**Task:**
Using the listing below, output only the lines from the one that contains "and the Fair Housing Act (FHA), which mandate" through the one that contains "percent number for wants", inclusive, exactly as given and without images.

Provided data Block Start

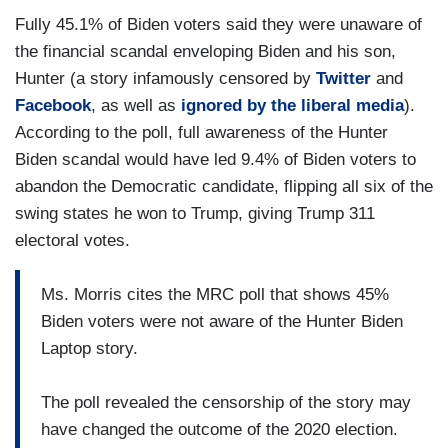
Fully 45.1% of Biden voters said they were unaware of
the financial scandal enveloping Biden and his son,
Hunter (a story infamously censored by
Twitter
and
Facebook
, as well as
ignored by the liberal media
).
According to the poll, full awareness of the Hunter
Biden scandal would have led 9.4% of Biden voters to
abandon the Democratic candidate, flipping all six of the
swing states he won to Trump, giving Trump 311
electoral votes.
Ms. Morris cites the MRC poll that shows 45%
Biden voters were not aware of the Hunter Biden
Laptop story.
The poll revealed the censorship of the story may
have changed the outcome of the 2020 election.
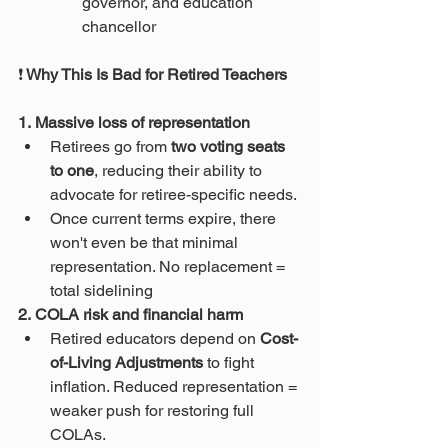
governor, and education 
chancellor 
❗
 Why This Is Bad for Retired Teachers
1. Massive loss of representation
Retirees go from 
two voting seats 
to one
, reducing their ability to 
advocate for retiree-specific needs.
Once current terms expire, there 
won't even be that minimal 
representation. No replacement = 
total sidelining 
2. COLA risk and financial harm
Retired educators depend on 
Cost-
of-Living Adjustments
 to fight 
inflation. Reduced representation = 
weaker push for restoring full 
COLAs.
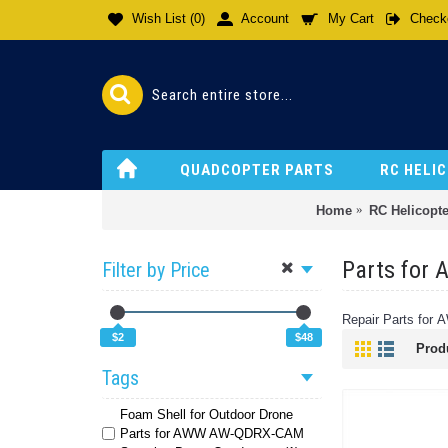
Wish List (
0
)
Account
My Cart
Check
QUADCOPTER PARTS
RC HELI
Home
RC Helicopte
Parts for
Filter by Price
Repair Parts for 
$2
$48
Prod
Tags
Foam Shell for Outdoor Drone
Parts for AWW AW-QDRX-CAM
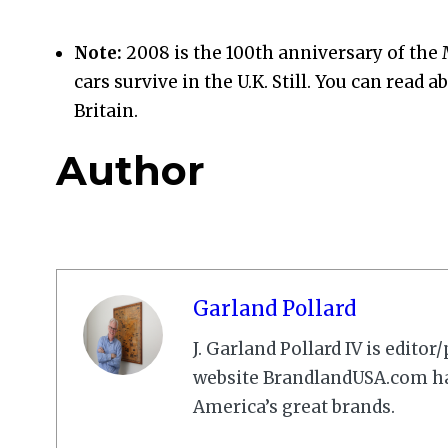
Note:
2008 is the 100th anniversary of the M
cars survive in the U.K. Still. You can read 
Britain.
Author
Garland Pollard
J. Garland Pollard IV is edito
website BrandlandUSA.com has
America’s great brands.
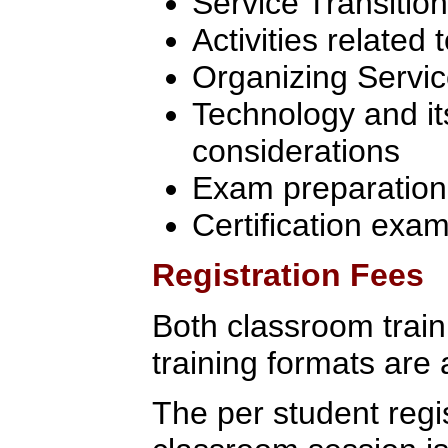
Service Transition
Activities related 
Organizing Servic
Technology and it
considerations
Exam preparation
Certification exa
Registration Fees
Both classroom traini
training formats are 
The per student regis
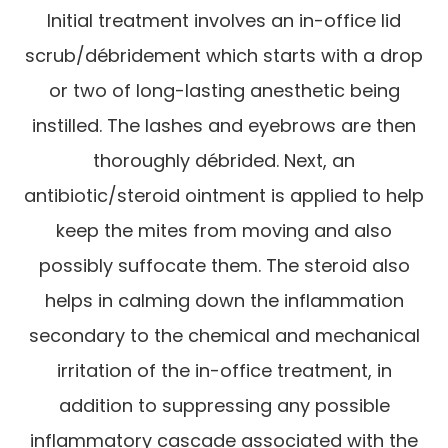
Initial treatment involves an in-office lid
scrub/débridement which starts with a drop
or two of long-lasting anesthetic being
instilled. The lashes and eyebrows are then
thoroughly débrided. Next, an
antibiotic/steroid ointment is applied to help
keep the mites from moving and also
possibly suffocate them. The steroid also
helps in calming down the inflammation
secondary to the chemical and mechanical
irritation of the in-office treatment, in
addition to suppressing any possible
inflammatory cascade associated with the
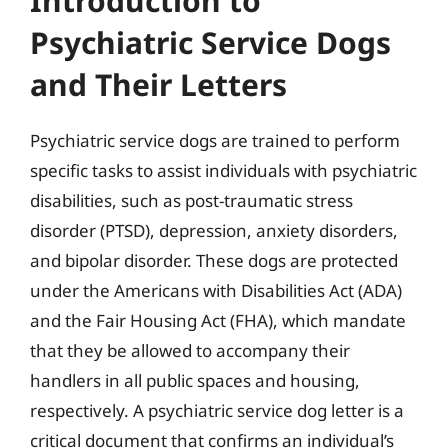
Introduction to
Psychiatric Service Dogs
and Their Letters
Psychiatric service dogs are trained to perform
specific tasks to assist individuals with psychiatric
disabilities, such as post-traumatic stress
disorder (PTSD), depression, anxiety disorders,
and bipolar disorder. These dogs are protected
under the Americans with Disabilities Act (ADA)
and the Fair Housing Act (FHA), which mandate
that they be allowed to accompany their
handlers in all public spaces and housing,
respectively. A psychiatric service dog letter is a
critical document that confirms an individual’s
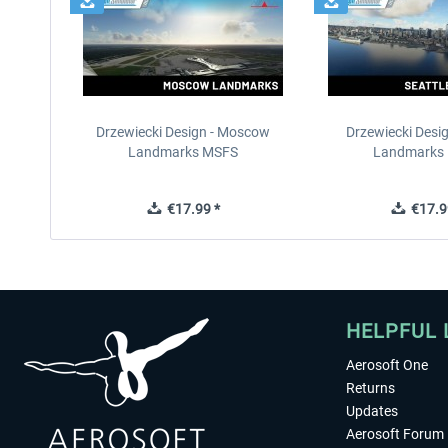
Drzewiecki Design - Moscow
Drzewiecki Desig
Landmarks MSFS
Landmarks
€17.99 *
€17.9
HELPFUL 
Aerosoft One
Returns
Updates
Aerosoft Forum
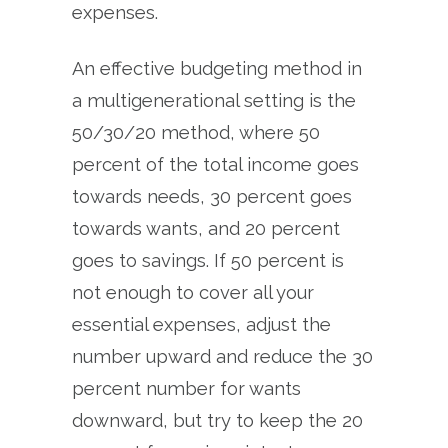
expenses.
An effective budgeting method in
a multigenerational setting is the
50/30/20 method, where 50
percent of the total income goes
towards needs, 30 percent goes
towards wants, and 20 percent
goes to savings. If 50 percent is
not enough to cover all your
essential expenses, adjust the
number upward and reduce the 30
percent number for wants
downward, but try to keep the 20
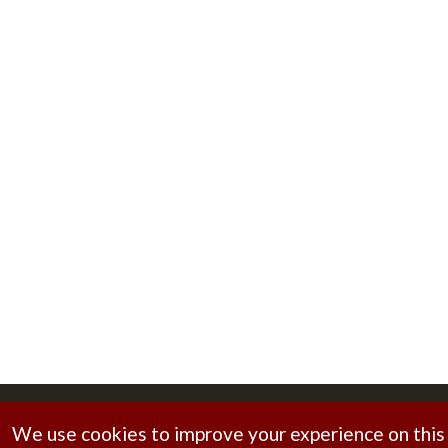
Copyright © 2026
Brahmani Foundry
. All rights reserv
We use cookies to improve your experience on this s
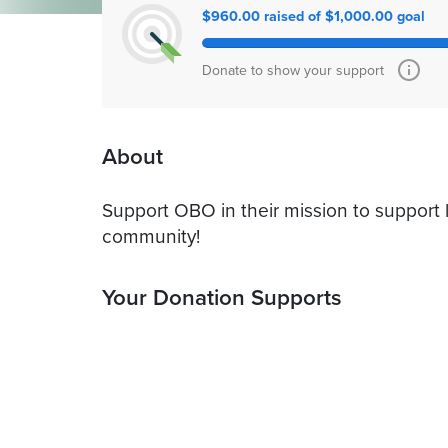
$960.00 raised of $1,000.00 goal
Donate to show your support
About
Support OBO in their mission to support l
community!
Your Donation Supports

Provided data Block End

**Result below:**
and the Fair Housing Act (FHA), which mandate
that they be allowed to accompany their
handlers in all public spaces and housing,
respectively. A psychiatric service dog letter is a
critical document that confirms an individual’s
Drzewiecki Design - Moscow
Drzewiecki Desig
Landmarks MSFS
Landmarks
€17.99 *
€17.9
HELPFUL 
Aerosoft One
Returns
Updates
Aerosoft Forum
expenses.
An effective budgeting method in
a multigenerational setting is the
50/30/20 method, where 50
percent of the total income goes
towards needs, 30 percent goes
towards wants, and 20 percent
goes to savings. If 50 percent is
not enough to cover all your
essential expenses, adjust the
number upward and reduce the 30
percent number for wants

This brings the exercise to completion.